後に示す簿記についての作文から、コンマ(,)を入れて書かれた金額をすべて抜き出せ。

#### 本文抜粋
================================

11月30日が締め切りの第4回「学びと私」作文コンテスト。1次審査を通過して第4回金賞候補作になった作文のうち一部をここで紹介します。

簿記の楽しみ

 目の前に領収書を想像して下さい。もし数字で一万円と金額を記入するなら、あなたはどう書きますか?『10000円』と書いてしまったあなた。間違いではありませんが「簿記を学ぶ機会に恵まれなかったのかな」と私は残念に思います。
学生時代の私は簿記の世界に興味を持ち、公認会計士になろうと必死で勉強していました。四年間、努力しましたが合格することはついに叶わず諦めてしまいました。現在は簿記とは無縁の福祉のしごとに身を置いています。
そんな私に友人から久しぶりに連絡がありました。「経理部に配属された。初めてだからどうしよう」彼は本当に困っていました。私は簿記の勉強をするように勧めました。
簿記とは帳簿記入の略です。簡単にいえば会社の取引内容(お金の流れ、つまりお金をどれだけ使って、その結果どれだけ儲かったか)を帳面に記入する方法を学ぶのが簿記です。彼は簿記の勉強を始め、いろいろな質問を私にするようになりました。即答できない質問もたくさんあり、その都度、私は簿記の本を引っ張り出して調べていました。
きっかけは「質問に答えなければ」と使命感みたいなものでした。ただ、繰り返すうちに気が付けば、新たな発見を楽しんでいる自分がいました。例えば、簿記の本に載っている多くの計算問題は、百万円単位の数値が並んでいます。10,000円、100,000円、1,000,000円と当たり前のように載っています。仮にこれが、10000円、100000円、1000000円と書かれていたらどうでしょう。即座に一万円、十万円、百万円と判別できますか。おそらくゼロの数をひとつひとつ数えるのではないでしょうか。両者の見やすさの違いは、ずばりコンマ(,)があるかないかだけです。けれど、あるとないとではわかりやすさに大きな違いがあると知ったのです。

================================

#### 提供資料
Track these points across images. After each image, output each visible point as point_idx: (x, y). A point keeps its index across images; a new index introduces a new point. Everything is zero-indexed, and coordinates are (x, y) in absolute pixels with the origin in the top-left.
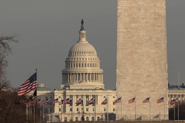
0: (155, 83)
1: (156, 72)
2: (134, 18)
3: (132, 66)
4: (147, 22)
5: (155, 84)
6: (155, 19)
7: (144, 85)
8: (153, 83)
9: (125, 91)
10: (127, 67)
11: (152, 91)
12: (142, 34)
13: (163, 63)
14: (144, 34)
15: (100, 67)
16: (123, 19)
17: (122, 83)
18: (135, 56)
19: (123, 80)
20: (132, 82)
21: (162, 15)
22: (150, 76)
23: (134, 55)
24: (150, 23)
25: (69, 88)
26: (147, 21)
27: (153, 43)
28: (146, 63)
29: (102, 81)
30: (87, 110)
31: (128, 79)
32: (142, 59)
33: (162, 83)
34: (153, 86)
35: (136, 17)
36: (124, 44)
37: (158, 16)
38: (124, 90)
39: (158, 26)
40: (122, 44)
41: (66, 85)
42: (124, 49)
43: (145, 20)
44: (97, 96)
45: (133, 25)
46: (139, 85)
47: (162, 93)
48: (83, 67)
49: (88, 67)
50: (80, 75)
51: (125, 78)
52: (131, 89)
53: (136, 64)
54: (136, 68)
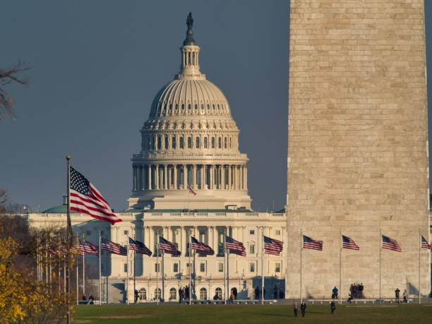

================================

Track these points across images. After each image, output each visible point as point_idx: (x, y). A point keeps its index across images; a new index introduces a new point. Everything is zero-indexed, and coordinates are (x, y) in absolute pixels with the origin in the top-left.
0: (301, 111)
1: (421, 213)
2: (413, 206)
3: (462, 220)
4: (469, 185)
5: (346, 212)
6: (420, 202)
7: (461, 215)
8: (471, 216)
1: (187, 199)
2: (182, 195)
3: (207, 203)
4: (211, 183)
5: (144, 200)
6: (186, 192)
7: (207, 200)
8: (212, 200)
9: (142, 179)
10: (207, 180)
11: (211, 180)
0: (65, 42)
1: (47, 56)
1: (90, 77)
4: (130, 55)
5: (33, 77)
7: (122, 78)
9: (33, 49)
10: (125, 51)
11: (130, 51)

================================

#### 解答
10,000円、100,000円、1,000,000円